Using this type of data as an “instrument” and scoring with sounds recorded on and inside of the glacier creates not just different data, but a new type of experience - the data becomes music. The information already tells a story as it is, it simply needs to be framed into an experiential, compelling, poetic, modern and aesthetically relevant story to reach a generation that has already grown apathetic to “the numbers.”

The film itself follows Los Angeles musician, Clinton Van Arnam, through a journey of discovery - both personally and poetically. He finds himself in a community abandoned due to the rising coastal waters and is haunted by the sounds and visual impact of climate change. Summoned to the retreating glacial plains, he feels, captures, and interprets the voices of the ice as he builds their whispers, cries, screams and monologues into a hauntingly beautiful score becoming both a Requiem and rallying cry for - and from - the ice.
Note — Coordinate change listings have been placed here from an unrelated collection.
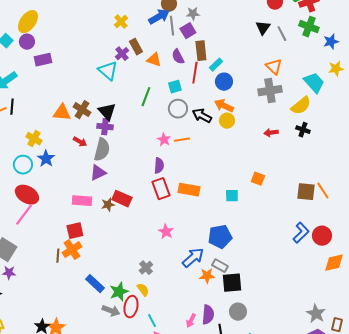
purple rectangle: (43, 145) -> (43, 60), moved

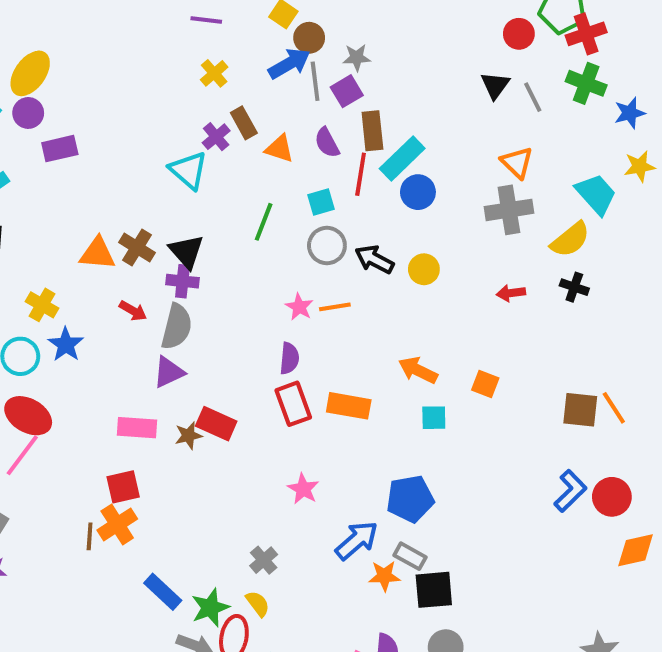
cyan rectangle: (216, 65) -> (402, 158), size x1.6
orange arrow: (224, 106) -> (418, 370), moved

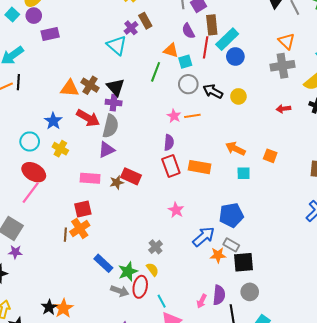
orange triangle: (279, 149) -> (171, 50), moved
yellow cross: (42, 305) -> (60, 149), moved
red arrow: (133, 311) -> (88, 118), size x1.6
blue star: (66, 344) -> (53, 121), moved

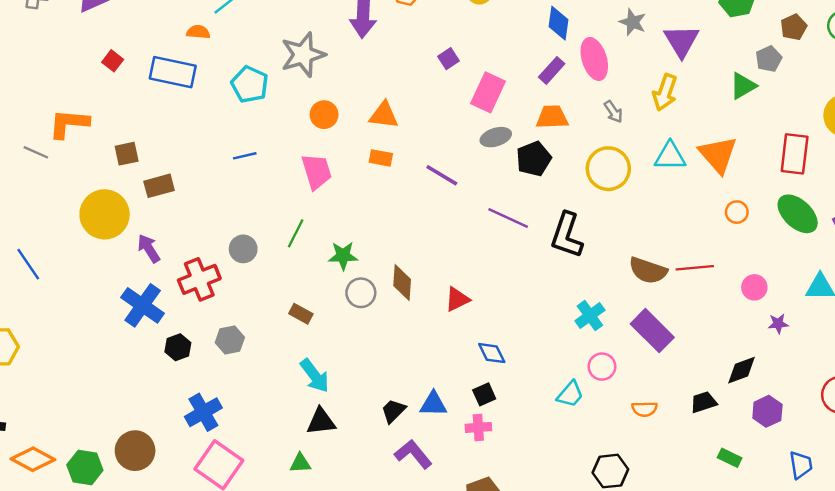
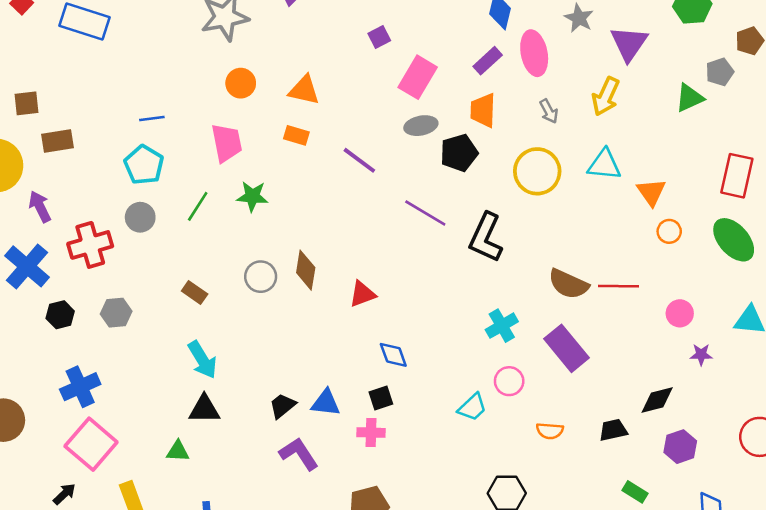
cyan pentagon: (250, 84) -> (144, 165), moved
orange trapezoid: (552, 117) -> (483, 110), turned -92
orange triangle: (718, 155) -> (651, 192), moved, size x0.7
green star: (343, 256) -> (252, 196), moved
Visually, Clinton is portrayed as a hero-protagonist and a representation of the climate change refugee - a new type of warrior seeking strength from the landscape and finding the power of acting within. As he traverses the ice, he is followed by his drone counterpart similarly recording his movements. The protagonist becomes subject from the point of view of this instrument of the future. The realization is clear. He is just as much part of the ice as the sounds he is recording.

We are intimately connected to the world around us and every action for and against it is equal to the same for or against us. In a world that demands action now, perhaps the most important one is also the simplest. Contemplation is many times the most effective weapon.